● **Work instruction**
All that is required is the number of lines in this listing that hold "KiCad".

_____

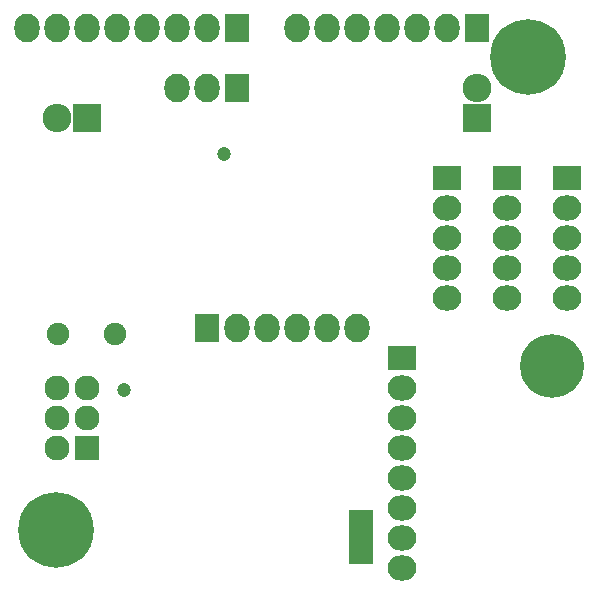
<source format=gbr>
G04 #@! TF.FileFunction,Soldermask,Bot*
%FSLAX46Y46*%
G04 Gerber Fmt 4.6, Leading zero omitted, Abs format (unit mm)*
G04 Created by KiCad (PCBNEW 0.201508170901+6097~28~ubuntu14.04.1-product) date Sa 22 Aug 2015 10:06:58 CEST*
%MOMM*%
G01*
G04 APERTURE LIST*
%ADD10C,0.100000*%
%ADD11R,2.432000X2.127200*%
%ADD12O,2.432000X2.127200*%
%ADD13C,5.400000*%
%ADD14R,2.000200X1.568400*%
%ADD15R,2.432000X2.432000*%
%ADD16O,2.432000X2.432000*%
%ADD17R,2.127200X2.127200*%
%ADD18O,2.127200X2.127200*%
%ADD19R,2.127200X2.432000*%
%ADD20O,2.127200X2.432000*%
%ADD21C,1.901140*%
%ADD22C,6.400000*%
%ADD23C,1.200000*%
G04 APERTURE END LIST*
D10*
D11*
X134290000Y-80480000D03*
D12*
X134290000Y-83020000D03*
X134290000Y-85560000D03*
X134290000Y-88100000D03*
X134290000Y-90640000D03*
X134290000Y-93180000D03*
X134290000Y-95720000D03*
X134290000Y-98260000D03*
D13*
X146990000Y-81160000D03*
D14*
X130800000Y-97124000D03*
X130800000Y-95600000D03*
X130800000Y-94076000D03*
D15*
X107620000Y-60160000D03*
D16*
X105080000Y-60160000D03*
D17*
X107620000Y-88100000D03*
D18*
X105080000Y-88100000D03*
X107620000Y-85560000D03*
X105080000Y-85560000D03*
X107620000Y-83020000D03*
X105080000Y-83020000D03*
D19*
X120320000Y-57620000D03*
D20*
X117780000Y-57620000D03*
X115240000Y-57620000D03*
D19*
X140640000Y-52540000D03*
D20*
X138100000Y-52540000D03*
X135560000Y-52540000D03*
X133020000Y-52540000D03*
X130480000Y-52540000D03*
X127940000Y-52540000D03*
X125400000Y-52540000D03*
D19*
X120320000Y-52540000D03*
D20*
X117780000Y-52540000D03*
X115240000Y-52540000D03*
X112700000Y-52540000D03*
X110160000Y-52540000D03*
X107620000Y-52540000D03*
X105080000Y-52540000D03*
X102540000Y-52540000D03*
D15*
X140640000Y-60160000D03*
D16*
X140640000Y-57620000D03*
D11*
X138100000Y-65240000D03*
D12*
X138100000Y-67780000D03*
X138100000Y-70320000D03*
X138100000Y-72860000D03*
X138100000Y-75400000D03*
D11*
X143180000Y-65240000D03*
D12*
X143180000Y-67780000D03*
X143180000Y-70320000D03*
X143180000Y-72860000D03*
X143180000Y-75400000D03*
D11*
X148260000Y-65240000D03*
D12*
X148260000Y-67780000D03*
X148260000Y-70320000D03*
X148260000Y-72860000D03*
X148260000Y-75400000D03*
D21*
X105159060Y-78400000D03*
X110040940Y-78400000D03*
D19*
X117780000Y-77940000D03*
D20*
X120320000Y-77940000D03*
X122860000Y-77940000D03*
X125400000Y-77940000D03*
X127940000Y-77940000D03*
X130480000Y-77940000D03*
D22*
X145000000Y-55000000D03*
X105000000Y-95000000D03*
D23*
X119200000Y-63200000D03*
X110800000Y-83200000D03*
M02*

</source>
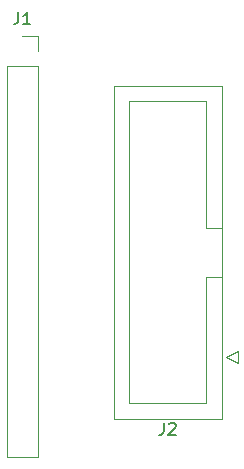
<source format=gbr>
%TF.GenerationSoftware,KiCad,Pcbnew,(5.1.8-0-10_14)*%
%TF.CreationDate,2021-03-30T15:30:47-04:00*%
%TF.ProjectId,TFT,5446542e-6b69-4636-9164-5f7063625858,rev?*%
%TF.SameCoordinates,PX989680PY32730a0*%
%TF.FileFunction,Legend,Top*%
%TF.FilePolarity,Positive*%
%FSLAX46Y46*%
G04 Gerber Fmt 4.6, Leading zero omitted, Abs format (unit mm)*
G04 Created by KiCad (PCBNEW (5.1.8-0-10_14)) date 2021-03-30 15:30:47*
%MOMM*%
%LPD*%
G01*
G04 APERTURE LIST*
%ADD10C,0.120000*%
%ADD11C,0.150000*%
G04 APERTURE END LIST*
D10*
%TO.C,J2*%
X23980000Y12200000D02*
X22980000Y11700000D01*
X23980000Y11200000D02*
X23980000Y12200000D01*
X22980000Y11700000D02*
X23980000Y11200000D01*
X21280000Y22640000D02*
X22590000Y22640000D01*
X21280000Y22640000D02*
X21280000Y22640000D01*
X21280000Y33390000D02*
X21280000Y22640000D01*
X14780000Y33390000D02*
X21280000Y33390000D01*
X14780000Y7790000D02*
X14780000Y33390000D01*
X21280000Y7790000D02*
X14780000Y7790000D01*
X21280000Y18540000D02*
X21280000Y7790000D01*
X22590000Y18540000D02*
X21280000Y18540000D01*
X22590000Y34690000D02*
X22590000Y6490000D01*
X13470000Y34690000D02*
X22590000Y34690000D01*
X13470000Y6490000D02*
X13470000Y34690000D01*
X22590000Y6490000D02*
X13470000Y6490000D01*
%TO.C,J1*%
X5700000Y38930000D02*
X7030000Y38930000D01*
X7030000Y38930000D02*
X7030000Y37600000D01*
X7030000Y36330000D02*
X7030000Y3250000D01*
X4370000Y3250000D02*
X7030000Y3250000D01*
X4370000Y36330000D02*
X4370000Y3250000D01*
X4370000Y36330000D02*
X7030000Y36330000D01*
%TO.C,J2*%
D11*
X17696666Y6147620D02*
X17696666Y5433334D01*
X17649047Y5290477D01*
X17553809Y5195239D01*
X17410952Y5147620D01*
X17315714Y5147620D01*
X18125238Y6052381D02*
X18172857Y6100000D01*
X18268095Y6147620D01*
X18506190Y6147620D01*
X18601428Y6100000D01*
X18649047Y6052381D01*
X18696666Y5957143D01*
X18696666Y5861905D01*
X18649047Y5719048D01*
X18077619Y5147620D01*
X18696666Y5147620D01*
%TO.C,J1*%
X5366666Y40917620D02*
X5366666Y40203334D01*
X5319047Y40060477D01*
X5223809Y39965239D01*
X5080952Y39917620D01*
X4985714Y39917620D01*
X6366666Y39917620D02*
X5795238Y39917620D01*
X6080952Y39917620D02*
X6080952Y40917620D01*
X5985714Y40774762D01*
X5890476Y40679524D01*
X5795238Y40631905D01*
%TD*%
M02*

</source>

_____

● **Solution to this problem**
3